STUDY QUESTIONS
a) Check each statement against the mushroom picture thread and answer yes or no, quoting the words of the thread that decide it: (i) After strollingbones replied "nope," PLYMCO_PILGRIM guessed the tailfeathers of a white macaw. (ii) Foxfyre asked whether the mushrooms were growing on top of a pile of poo. (iii) L.K.Eder said that if it wasn't jeebus, it must be aliens.
b) Name every user who posts only once in the mushroom picture thread.
c) Write the next few replies of the mushroom picture thread, picking up after its final post.

DOCUMENT SEGMENT
<<<<

# and what would this be?



## strollingbones

what is this a pic of?


----------



## PLYMCO_PILGRIM

strollingbones said:


> what is this a pic of?



nothing 

EDIT:  Now there is a picutre


----------



## Zoom-boing

Nothing, no pic.

Amiright?

Oh wait, there it is.

Mushrooms!


----------



## strollingbones

damn yall are fast...now there is pic....and we all can see the mushrooms lol


----------



## PLYMCO_PILGRIM

strollingbones said:


> what is this a pic of?




I see musrooms...hold on let me show you one too


----------



## strollingbones

but what is there besides 'srooms?


----------



## PLYMCO_PILGRIM




----------



## PLYMCO_PILGRIM

strollingbones said:


> but what is there besides 'srooms?



the bottom of an angel's dress and some grass


----------



## strollingbones

nope


----------



## PLYMCO_PILGRIM

strollingbones said:


> nope



tailfeathers of a white maccaw?


----------



## L.K.Eder

jeebus?


----------



## California Girl

The unmarked grave?


----------



## del

jimmy hoffa?


----------



## Foxfyre

Sunlight passing through a rusted out collander?


----------



## Mr. H.

Are they growing on top of a pile of poo?


----------



## Zoom-boing

strollingbones said:


> but what is there besides 'srooms?



I see dead people?


----------



## Sherry

Toadstools.


----------



## L.K.Eder

if it's not jeebus (i still think it is), then it must be aliens.

>>>>

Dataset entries
<<<<

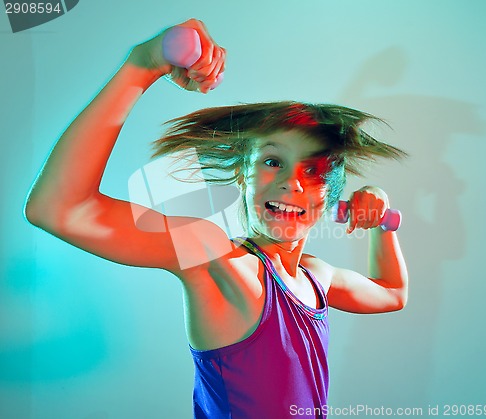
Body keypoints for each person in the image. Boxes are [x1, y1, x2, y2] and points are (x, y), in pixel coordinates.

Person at [25, 18, 408, 419]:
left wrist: (382, 221)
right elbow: (58, 208)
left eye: (313, 171)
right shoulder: (217, 259)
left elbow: (392, 293)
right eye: (273, 161)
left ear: (331, 192)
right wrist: (145, 63)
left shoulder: (316, 278)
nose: (290, 183)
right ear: (243, 174)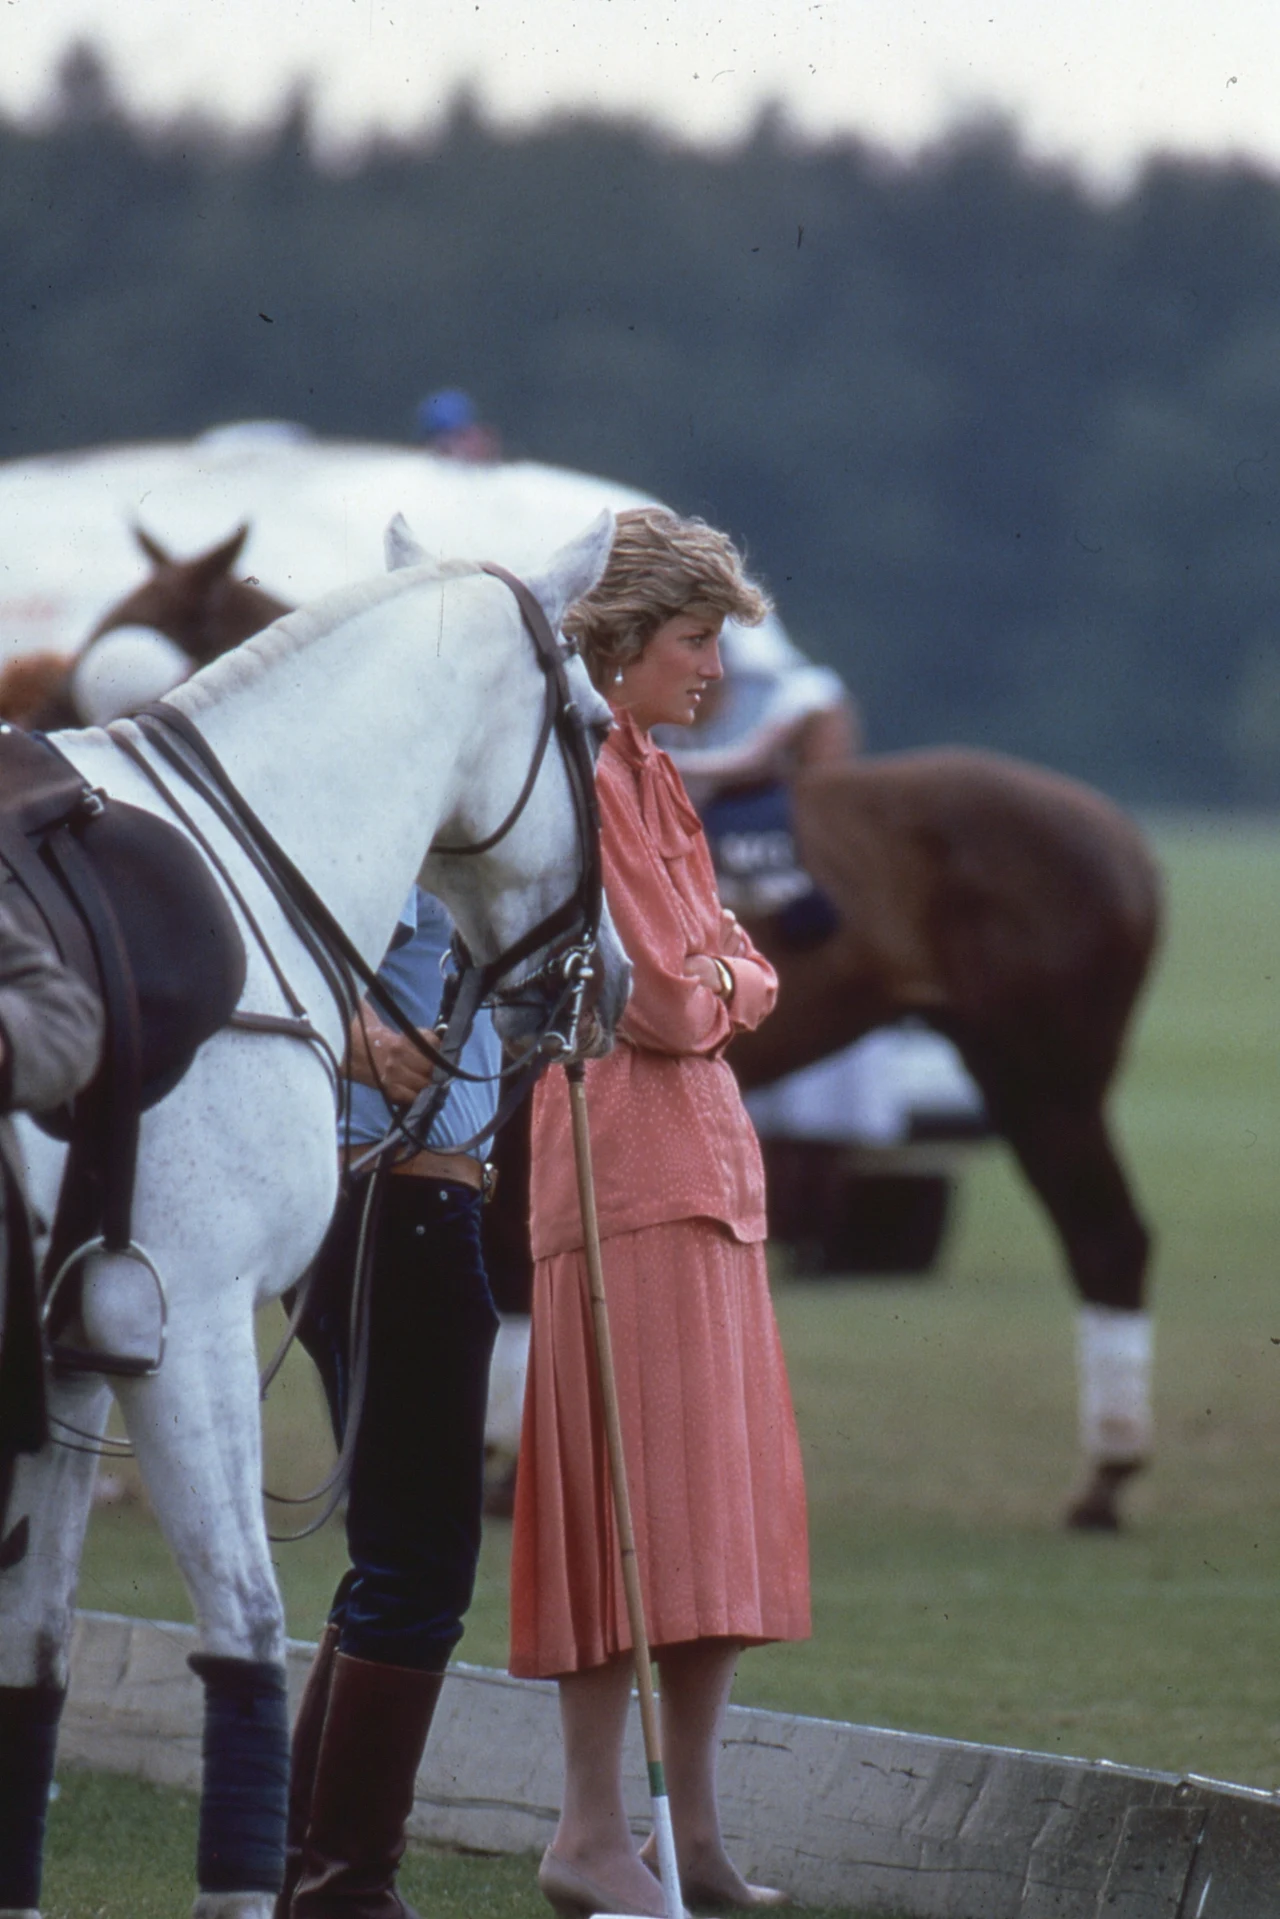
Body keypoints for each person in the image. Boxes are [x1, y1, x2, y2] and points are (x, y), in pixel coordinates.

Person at [510, 507, 810, 1918]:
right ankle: (588, 1830)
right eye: (696, 640)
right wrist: (723, 984)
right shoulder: (585, 778)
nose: (716, 670)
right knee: (623, 1507)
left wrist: (724, 983)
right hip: (623, 1167)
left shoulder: (662, 773)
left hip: (711, 1172)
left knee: (715, 1523)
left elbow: (739, 969)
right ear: (621, 641)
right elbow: (663, 994)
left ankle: (689, 1829)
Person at [280, 886, 501, 1919]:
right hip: (394, 1199)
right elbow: (258, 938)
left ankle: (314, 1869)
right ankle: (344, 1886)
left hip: (406, 1196)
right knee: (418, 1559)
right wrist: (350, 1036)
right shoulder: (396, 808)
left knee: (398, 1551)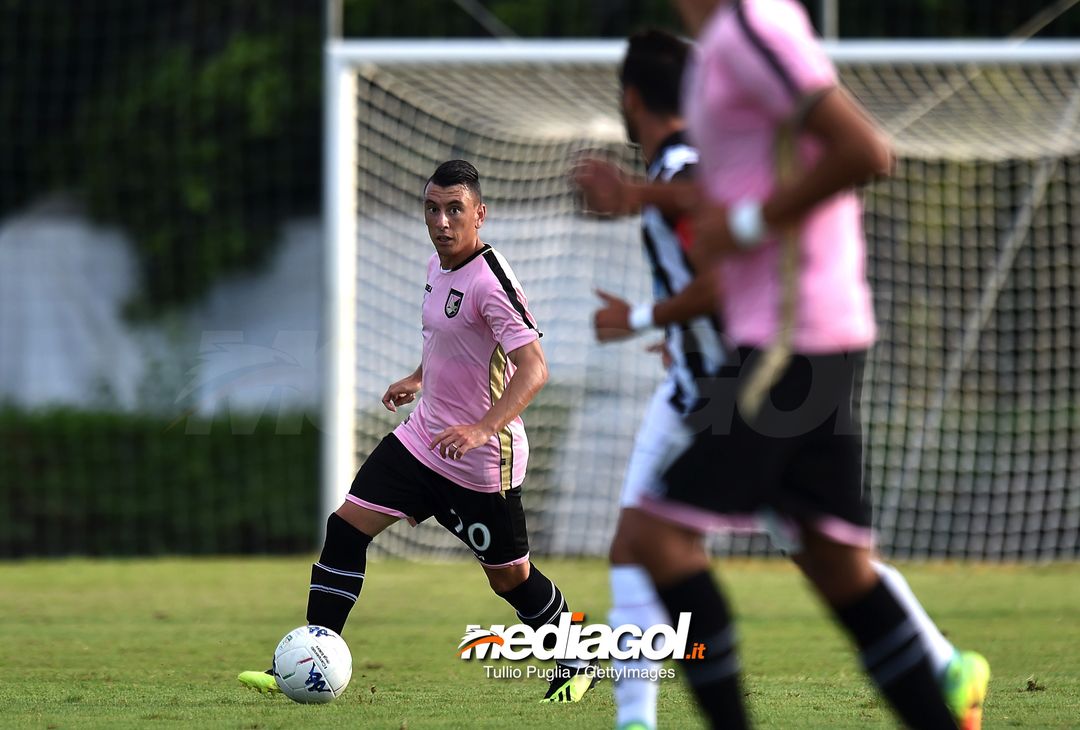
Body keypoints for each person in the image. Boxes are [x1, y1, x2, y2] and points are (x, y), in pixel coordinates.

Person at [577, 2, 990, 728]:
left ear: (632, 98)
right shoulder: (718, 54)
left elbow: (865, 151)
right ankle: (947, 681)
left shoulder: (751, 31)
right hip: (783, 339)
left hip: (789, 339)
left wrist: (733, 235)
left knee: (653, 536)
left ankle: (636, 718)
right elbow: (723, 190)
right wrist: (640, 197)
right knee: (837, 566)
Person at [238, 160, 597, 704]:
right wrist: (417, 378)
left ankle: (577, 657)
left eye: (455, 209)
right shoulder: (436, 264)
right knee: (345, 528)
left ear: (480, 214)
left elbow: (533, 368)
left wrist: (483, 428)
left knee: (510, 578)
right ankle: (309, 658)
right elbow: (453, 345)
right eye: (433, 208)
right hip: (424, 438)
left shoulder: (491, 280)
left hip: (480, 461)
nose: (443, 221)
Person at [577, 29, 723, 730]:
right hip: (694, 381)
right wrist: (676, 333)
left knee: (828, 553)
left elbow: (723, 271)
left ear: (631, 100)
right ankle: (636, 719)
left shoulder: (684, 170)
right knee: (633, 543)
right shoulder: (680, 169)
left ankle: (939, 665)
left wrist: (638, 316)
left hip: (732, 393)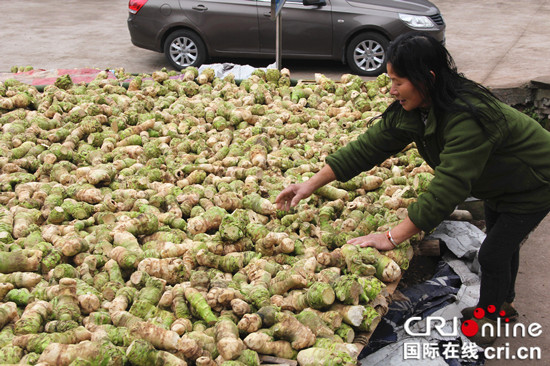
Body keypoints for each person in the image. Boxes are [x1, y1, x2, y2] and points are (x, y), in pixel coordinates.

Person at [275, 32, 550, 345]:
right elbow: (367, 147)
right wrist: (309, 185)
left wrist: (393, 236)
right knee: (502, 242)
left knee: (493, 253)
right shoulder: (420, 108)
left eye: (398, 82)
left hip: (535, 182)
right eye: (390, 80)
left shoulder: (466, 116)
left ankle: (489, 317)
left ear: (427, 77)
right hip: (500, 182)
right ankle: (504, 301)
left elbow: (447, 189)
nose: (392, 91)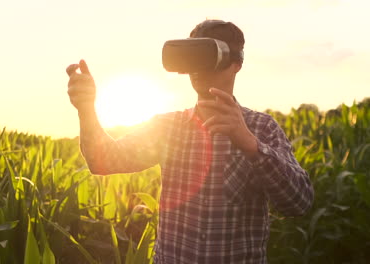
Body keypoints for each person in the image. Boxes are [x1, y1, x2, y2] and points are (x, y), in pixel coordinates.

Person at [66, 19, 314, 264]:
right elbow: (104, 160)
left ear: (236, 63)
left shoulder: (262, 128)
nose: (198, 69)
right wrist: (86, 109)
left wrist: (250, 144)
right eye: (192, 58)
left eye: (207, 56)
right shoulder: (168, 128)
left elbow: (299, 203)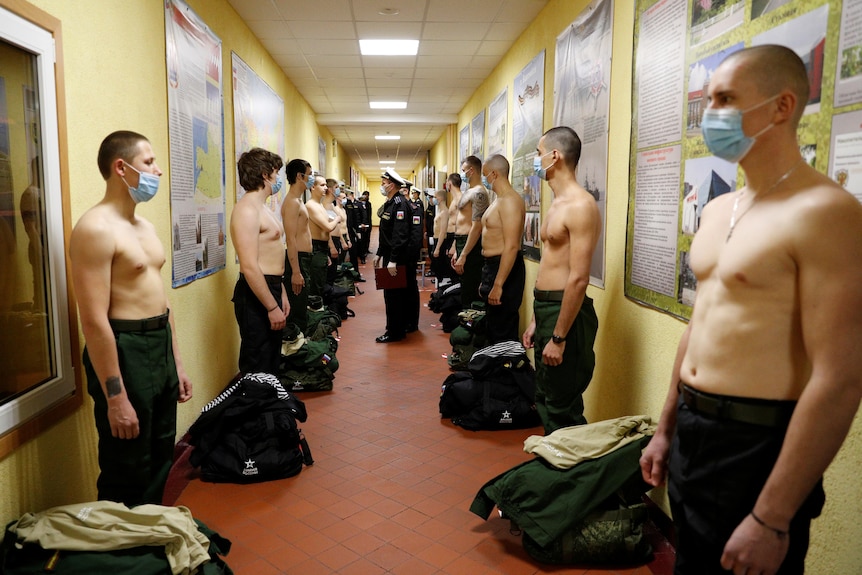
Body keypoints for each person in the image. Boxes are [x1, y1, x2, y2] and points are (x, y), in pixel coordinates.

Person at [639, 45, 862, 575]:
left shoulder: (826, 212)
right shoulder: (719, 209)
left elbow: (841, 378)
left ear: (781, 107)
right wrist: (667, 425)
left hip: (756, 443)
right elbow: (701, 322)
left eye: (725, 99)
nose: (711, 113)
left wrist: (772, 517)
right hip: (694, 427)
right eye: (710, 98)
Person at [70, 130, 193, 506]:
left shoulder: (146, 228)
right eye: (150, 162)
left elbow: (162, 302)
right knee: (128, 459)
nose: (158, 170)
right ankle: (122, 552)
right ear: (120, 167)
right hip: (125, 349)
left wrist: (178, 363)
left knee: (160, 454)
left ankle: (150, 539)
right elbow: (94, 321)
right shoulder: (95, 228)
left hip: (158, 344)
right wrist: (115, 397)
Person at [522, 126, 600, 434]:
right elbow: (549, 267)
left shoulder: (581, 206)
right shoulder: (555, 203)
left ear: (555, 156)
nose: (536, 161)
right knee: (544, 395)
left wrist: (558, 337)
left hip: (565, 315)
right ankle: (551, 473)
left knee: (561, 407)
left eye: (539, 153)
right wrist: (533, 320)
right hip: (546, 310)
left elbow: (579, 278)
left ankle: (569, 478)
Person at [230, 147, 288, 376]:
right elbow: (249, 266)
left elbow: (270, 256)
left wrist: (280, 292)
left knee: (271, 361)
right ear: (265, 174)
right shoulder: (246, 211)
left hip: (271, 286)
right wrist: (271, 306)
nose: (278, 177)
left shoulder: (263, 207)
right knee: (258, 362)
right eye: (276, 171)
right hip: (255, 295)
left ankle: (269, 411)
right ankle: (255, 411)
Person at [479, 154, 526, 344]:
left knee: (502, 327)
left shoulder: (510, 201)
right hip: (491, 266)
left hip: (504, 268)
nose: (484, 179)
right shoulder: (499, 200)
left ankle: (505, 372)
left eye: (485, 175)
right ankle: (494, 371)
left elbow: (512, 245)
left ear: (494, 174)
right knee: (493, 324)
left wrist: (498, 284)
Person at [374, 169, 413, 343]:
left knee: (394, 296)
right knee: (391, 295)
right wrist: (379, 253)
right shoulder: (390, 203)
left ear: (392, 185)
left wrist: (393, 260)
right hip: (389, 255)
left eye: (383, 183)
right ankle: (396, 327)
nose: (382, 186)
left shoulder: (400, 204)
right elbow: (385, 233)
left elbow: (400, 235)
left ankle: (395, 332)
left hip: (396, 257)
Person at [450, 155, 489, 308]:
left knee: (470, 289)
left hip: (471, 245)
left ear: (471, 171)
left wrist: (464, 254)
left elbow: (477, 227)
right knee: (464, 287)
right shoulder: (469, 191)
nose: (462, 174)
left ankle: (470, 326)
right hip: (461, 242)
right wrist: (456, 250)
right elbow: (461, 220)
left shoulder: (479, 193)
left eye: (464, 170)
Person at [281, 158, 314, 332]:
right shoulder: (292, 203)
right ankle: (297, 349)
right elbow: (291, 239)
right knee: (297, 309)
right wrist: (295, 272)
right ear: (299, 176)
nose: (312, 178)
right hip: (298, 261)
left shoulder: (299, 201)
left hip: (305, 259)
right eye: (309, 175)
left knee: (302, 306)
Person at [305, 174, 341, 297]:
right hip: (315, 247)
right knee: (316, 283)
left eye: (326, 184)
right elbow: (328, 227)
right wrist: (337, 219)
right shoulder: (310, 205)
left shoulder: (319, 205)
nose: (326, 187)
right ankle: (316, 311)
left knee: (321, 281)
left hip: (322, 248)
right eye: (322, 185)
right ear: (313, 187)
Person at [433, 173, 460, 282]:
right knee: (448, 269)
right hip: (449, 238)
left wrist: (454, 244)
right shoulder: (454, 200)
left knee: (451, 271)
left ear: (449, 183)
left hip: (453, 237)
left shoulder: (459, 199)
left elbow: (460, 224)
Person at [358, 190, 373, 262]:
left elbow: (369, 214)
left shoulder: (369, 204)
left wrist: (369, 224)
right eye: (365, 195)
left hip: (368, 223)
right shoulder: (359, 204)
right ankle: (362, 253)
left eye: (367, 195)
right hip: (362, 224)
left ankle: (367, 249)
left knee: (367, 238)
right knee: (362, 240)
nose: (366, 196)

>>>>

ANSWERS BELOW
a)
(i) Yes: "tailfeathers of a white maccaw?"
(ii) No. Foxfyre wrote "Sunlight passing through a rusted out collander?" and the pile of poo question came from Mr. H.: "Are they growing on top of a pile of poo?"
(iii) Yes: "if it's not jeebus (i still think it is), then it must be aliens."

b) California Girl, del, Foxfyre, Mr. H., Sherry

c)
----------



## PLYMCO_PILGRIM

i'm going with aliens too.

If its not aliens its a light trick in the camera of some sorts


----------



## strollingbones

its not aliens...and its not a light trick in the camera


keep trying


----------



## Sherry

strollingbones said:


> its not aliens...and its not a light trick in the camera
> 
> 
> keep trying



Straw from your broomstick??


----------



## strollingbones

...good gosh girl no one wears white after labor day


no one is even warm


----------



## Sherry

Is it your hair??


----------



## Liability

Snow falling.


----------



## strollingbones

no it is not my hair

no we have not even had the first frost....normally its around this time


----------



## strollingbones

Sherry said:


> Is it your hair??



warmish......wouldnt roast a marshmellow


----------



## Sherry

strollingbones said:


> Sherry said:
> 
> 
> 
> Is it your hair??
> 
> 
> 
> 
> warmish......wouldnt roast a marshmellow
Click to expand...


Are you going to wait 18 more fucking days before you tell us what the hell it is??


----------



## Liability

Alien anal probes with a bad sense of location?


----------



## MeBelle

Grasshopper, praying mantis, frog, crab....walking stick buggy thing?

Oh and WB Bonez!


----------



## strollingbones

no, no, no, you will have to wait a day or so...unless i get banned again lol then who knows


----------



## Sherry

strollingbones said:


> no, no, no, you will have to wait a day or so...unless i get banned again lol then who knows



Again??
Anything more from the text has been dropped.